Discussion
The results of this study indicated that external DC cardioversion did not result in myocardial injury, as measured by cardiac troponin I, even at higher total cumulative energy. When stratifying by patients with cardiomyopathy, there was a statistically significant reduction in cardiac troponin I following cardioversion in the non-cardiomyopathy subgroup; however this was likely not clinically relevant change, as both before and after values were below the threshold of clinical significance. Additionally, when analyzing changes in CRP there was a statistically significant reduction in the whole group analysis and in the cardiomyopathy group following cardioversion.
When evaluating the changes in cardiac troponin I, we need to consider the clinical relevance of the changes following cardioversion in addition to the statistical significance of the changes. The assay used in this study to detect troponin I had an upper limit of normal of 34ng/L. As such, any measured value below this is not clinically significant. Although the non-cardiomyopathy group showed a statistically significant reduction in troponin I (Table 2) the difference of less than 1ng/L is of no clinical significance. Furthermore, the range of troponin I (5ng/L-26ng/L) revealed that none of the patients had clinically significant elevations in troponin. Alternatively, in the cardiomyopathy group the reduction in troponin I following cardioversion had greater clinical significance. The average troponin pre-cardioversion was above the upper limit of normal, suggesting possible myocardial injury at baseline. This is largely in agreement with the literature, which states that individuals with cardiomyopathy often have elevated troponin at baseline (23, 24). Additionally, given that troponin peaks approximately 12-hours following myocardial injury, the reduction provides evidence that delivery of the electrical current does not promote myocardial injury. Even though these values are not statistically significant, the clinical relevance is hypothesis generating for the role of cardioversions reversion to sinus rhythm in protection of the myocardium in patients suffering from atrial arrhythmias. To our knowledge there is no other evidence in the literature to suggest that cardioversion can result in an improvement in myocardial injury in patients with cardiomyopathy and an atrial arrhythmia.
Regarding the changes in CRP, the observed reductions, although statistically significant, do not likely carry clinical significance. Elevations in CRP have been shown to increase with myocardial injury and be a predictor of severity of myocardial injury (25). However, the specific test used in our study to assess CRP suggests that an elevation above 10mg/L is suggestive of mild inflammation. The average values of CRP detected in the whole population and cardiomyopathy group respectively (Table 2) are all below this value and therefore the detected differences are likely not of any clinical importance at the population level.
When comparing changes in cardiac troponin I to cumulative energy delivered during cardioversion, and left ventricular mass, no relationships were observed. This suggests that increased energy delivered during cardioversion does not injure the myocardium in a dose-dependent manner. Current guidelines for cardioversion recommend the initial shock to be delivered at 150J, only increasing the energy if the first shock failed to revert to sinus rhythm. This guideline is based on animal studies that create uncertainty over the relationship between higher energies and the potential for myocardial injury (26). Since we have shown that increased cumulative energy does not likely cause myocardial injury, the usage of higher energy shocks should be considered for emergent cardioversions in order to increase the likelihood of successful cardioversion (27).

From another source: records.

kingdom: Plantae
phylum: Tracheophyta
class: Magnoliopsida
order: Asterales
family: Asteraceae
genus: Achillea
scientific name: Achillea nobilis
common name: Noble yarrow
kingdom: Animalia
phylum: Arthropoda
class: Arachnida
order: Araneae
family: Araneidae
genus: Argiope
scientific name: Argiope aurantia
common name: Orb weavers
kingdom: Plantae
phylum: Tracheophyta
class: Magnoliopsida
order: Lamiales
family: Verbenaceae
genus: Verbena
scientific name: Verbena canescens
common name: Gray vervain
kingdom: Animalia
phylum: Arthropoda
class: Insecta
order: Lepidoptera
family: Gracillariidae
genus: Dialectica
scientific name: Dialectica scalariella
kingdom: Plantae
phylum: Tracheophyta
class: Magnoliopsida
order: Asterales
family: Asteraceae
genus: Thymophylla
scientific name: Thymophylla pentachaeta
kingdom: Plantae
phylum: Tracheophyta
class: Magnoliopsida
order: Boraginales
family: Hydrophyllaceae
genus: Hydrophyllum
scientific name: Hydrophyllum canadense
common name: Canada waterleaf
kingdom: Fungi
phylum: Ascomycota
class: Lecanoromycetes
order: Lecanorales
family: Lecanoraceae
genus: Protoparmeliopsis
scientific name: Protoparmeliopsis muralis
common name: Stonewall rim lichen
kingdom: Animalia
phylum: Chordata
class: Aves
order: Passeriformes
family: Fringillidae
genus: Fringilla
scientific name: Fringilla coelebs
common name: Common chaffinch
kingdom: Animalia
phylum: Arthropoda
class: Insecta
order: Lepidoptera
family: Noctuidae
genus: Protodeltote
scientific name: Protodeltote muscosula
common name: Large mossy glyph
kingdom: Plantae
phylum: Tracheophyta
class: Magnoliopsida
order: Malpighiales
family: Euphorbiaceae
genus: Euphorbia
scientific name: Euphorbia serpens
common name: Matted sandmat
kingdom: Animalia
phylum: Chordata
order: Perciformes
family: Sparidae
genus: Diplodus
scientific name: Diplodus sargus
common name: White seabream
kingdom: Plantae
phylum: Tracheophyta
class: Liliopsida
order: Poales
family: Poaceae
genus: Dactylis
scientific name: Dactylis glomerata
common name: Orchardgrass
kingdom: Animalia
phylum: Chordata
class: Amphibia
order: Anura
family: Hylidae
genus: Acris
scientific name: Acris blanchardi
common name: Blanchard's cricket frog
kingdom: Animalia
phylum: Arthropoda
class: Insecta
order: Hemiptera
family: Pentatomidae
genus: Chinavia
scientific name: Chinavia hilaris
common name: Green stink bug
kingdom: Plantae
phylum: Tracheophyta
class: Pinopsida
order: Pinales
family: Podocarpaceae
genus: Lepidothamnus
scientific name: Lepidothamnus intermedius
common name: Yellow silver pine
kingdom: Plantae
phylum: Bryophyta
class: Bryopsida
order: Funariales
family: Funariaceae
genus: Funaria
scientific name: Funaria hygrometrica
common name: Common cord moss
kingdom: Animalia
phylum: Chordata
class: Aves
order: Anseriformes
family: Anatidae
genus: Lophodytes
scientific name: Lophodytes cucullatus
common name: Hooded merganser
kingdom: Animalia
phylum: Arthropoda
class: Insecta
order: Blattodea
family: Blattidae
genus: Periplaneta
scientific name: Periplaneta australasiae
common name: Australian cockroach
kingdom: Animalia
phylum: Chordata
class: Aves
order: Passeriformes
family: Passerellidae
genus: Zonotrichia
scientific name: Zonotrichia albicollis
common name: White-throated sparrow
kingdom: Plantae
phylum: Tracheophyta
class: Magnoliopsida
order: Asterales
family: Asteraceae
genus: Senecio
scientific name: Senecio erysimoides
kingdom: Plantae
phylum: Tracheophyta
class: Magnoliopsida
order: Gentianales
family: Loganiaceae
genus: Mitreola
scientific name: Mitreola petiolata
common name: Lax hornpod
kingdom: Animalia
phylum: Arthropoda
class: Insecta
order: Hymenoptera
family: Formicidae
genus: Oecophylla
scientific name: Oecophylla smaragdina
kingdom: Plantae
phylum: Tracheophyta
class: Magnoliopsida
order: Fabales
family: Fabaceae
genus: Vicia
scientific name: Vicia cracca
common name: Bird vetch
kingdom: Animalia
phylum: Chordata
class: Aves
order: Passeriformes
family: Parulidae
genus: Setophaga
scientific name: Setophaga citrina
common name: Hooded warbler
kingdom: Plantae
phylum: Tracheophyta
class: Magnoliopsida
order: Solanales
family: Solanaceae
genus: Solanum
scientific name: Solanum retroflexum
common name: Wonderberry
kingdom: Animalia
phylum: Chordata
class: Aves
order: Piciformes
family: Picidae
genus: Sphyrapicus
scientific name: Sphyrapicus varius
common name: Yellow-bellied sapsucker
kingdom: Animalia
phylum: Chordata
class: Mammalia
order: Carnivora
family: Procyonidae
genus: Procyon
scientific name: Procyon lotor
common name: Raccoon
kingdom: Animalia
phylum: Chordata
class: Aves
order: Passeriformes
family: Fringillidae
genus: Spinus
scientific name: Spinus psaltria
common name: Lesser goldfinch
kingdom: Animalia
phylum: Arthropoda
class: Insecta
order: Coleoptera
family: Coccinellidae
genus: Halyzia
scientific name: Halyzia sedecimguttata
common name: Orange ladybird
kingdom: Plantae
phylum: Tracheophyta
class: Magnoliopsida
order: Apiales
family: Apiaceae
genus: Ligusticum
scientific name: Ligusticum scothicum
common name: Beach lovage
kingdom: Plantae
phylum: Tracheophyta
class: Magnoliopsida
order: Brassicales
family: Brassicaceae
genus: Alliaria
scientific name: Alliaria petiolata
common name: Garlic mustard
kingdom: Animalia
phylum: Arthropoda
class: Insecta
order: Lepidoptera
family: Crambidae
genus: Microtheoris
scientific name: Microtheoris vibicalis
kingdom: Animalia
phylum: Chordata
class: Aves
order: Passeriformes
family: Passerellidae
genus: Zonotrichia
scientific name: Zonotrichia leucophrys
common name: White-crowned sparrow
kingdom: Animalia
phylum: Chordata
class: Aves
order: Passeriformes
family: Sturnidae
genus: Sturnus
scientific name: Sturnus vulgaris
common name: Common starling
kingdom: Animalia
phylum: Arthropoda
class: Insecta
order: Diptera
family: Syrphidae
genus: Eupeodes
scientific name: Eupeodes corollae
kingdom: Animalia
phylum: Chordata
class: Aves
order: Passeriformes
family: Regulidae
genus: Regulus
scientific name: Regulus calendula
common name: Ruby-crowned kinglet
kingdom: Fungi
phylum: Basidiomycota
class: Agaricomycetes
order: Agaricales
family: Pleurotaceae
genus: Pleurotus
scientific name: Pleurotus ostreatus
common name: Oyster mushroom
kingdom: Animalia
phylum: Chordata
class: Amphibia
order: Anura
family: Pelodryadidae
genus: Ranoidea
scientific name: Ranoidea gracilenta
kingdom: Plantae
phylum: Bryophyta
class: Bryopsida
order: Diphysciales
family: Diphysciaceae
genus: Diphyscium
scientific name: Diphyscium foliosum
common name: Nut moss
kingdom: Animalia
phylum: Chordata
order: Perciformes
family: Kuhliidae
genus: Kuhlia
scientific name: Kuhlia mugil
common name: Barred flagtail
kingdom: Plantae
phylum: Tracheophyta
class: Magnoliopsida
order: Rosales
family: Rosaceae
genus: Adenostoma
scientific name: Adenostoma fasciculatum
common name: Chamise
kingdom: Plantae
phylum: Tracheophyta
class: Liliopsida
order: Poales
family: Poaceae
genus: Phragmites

This study has allowed for several hypotheses to be drawn when considering its clinical relevance. Firstly, it confirms the results from Lobo et. al (2018) who reported no evidence of myocardial injury following DC cardioversion by measuring changes in cardiac troponin T, hold true when assessing cardiac troponin I in an alternate cohort. Additionally, it reaffirms their conclusion that an elevated troponin following cardioversion should not be considered a typical or benign result of the procedure itself but may suggest a more serious myocardial pathology (e.g. myocardial infarction) (18) and thus an increased level of suspicion is required. Additionally, this study is hypothesis generating as it suggests that cardioversion in patients with cardiomyopathy who present to hospital with significant myocardial injury, as measured by severely elevated troponin I, may have a greater overall benefit from the return to sinus rhythm. It is possible that there is an additive effect of the cardiomyopathy and abnormal atrial arrhythmia that contributes towards myocardial injury.
This study has several notable strengths but is also not without limitations. Firstly, we observed clinically significant reductions in cardiac troponin I following cardioversion in the patients with cardiomyopathy however our sample size may be underpowered to detect statistically significant differences. Additionally, our study was only single centre and thus subject to possible population bias and limitations with generalizability of the results. Lastly, the Third Universal Definition guidelines on ‘Biomarker Detection of Myocardial Injury’ suggest that cardiac troponin peaks approximately 12 hours following an MI (21), which may limit the internal validity of this study as we used a time-point of six hours post-procedure to collect hematologic samples.
Further studies should focus on recruiting more individuals with cardiomyopathies and atrial arrhythmias to determine if cardioversion can result in an improvement in myocardial injury in as short as six hours post-procedure. Additionally, further time points post-cardioversion, up to 12 hours, should be assessed to determine if peak changes in troponin I occur after the six-hour time point.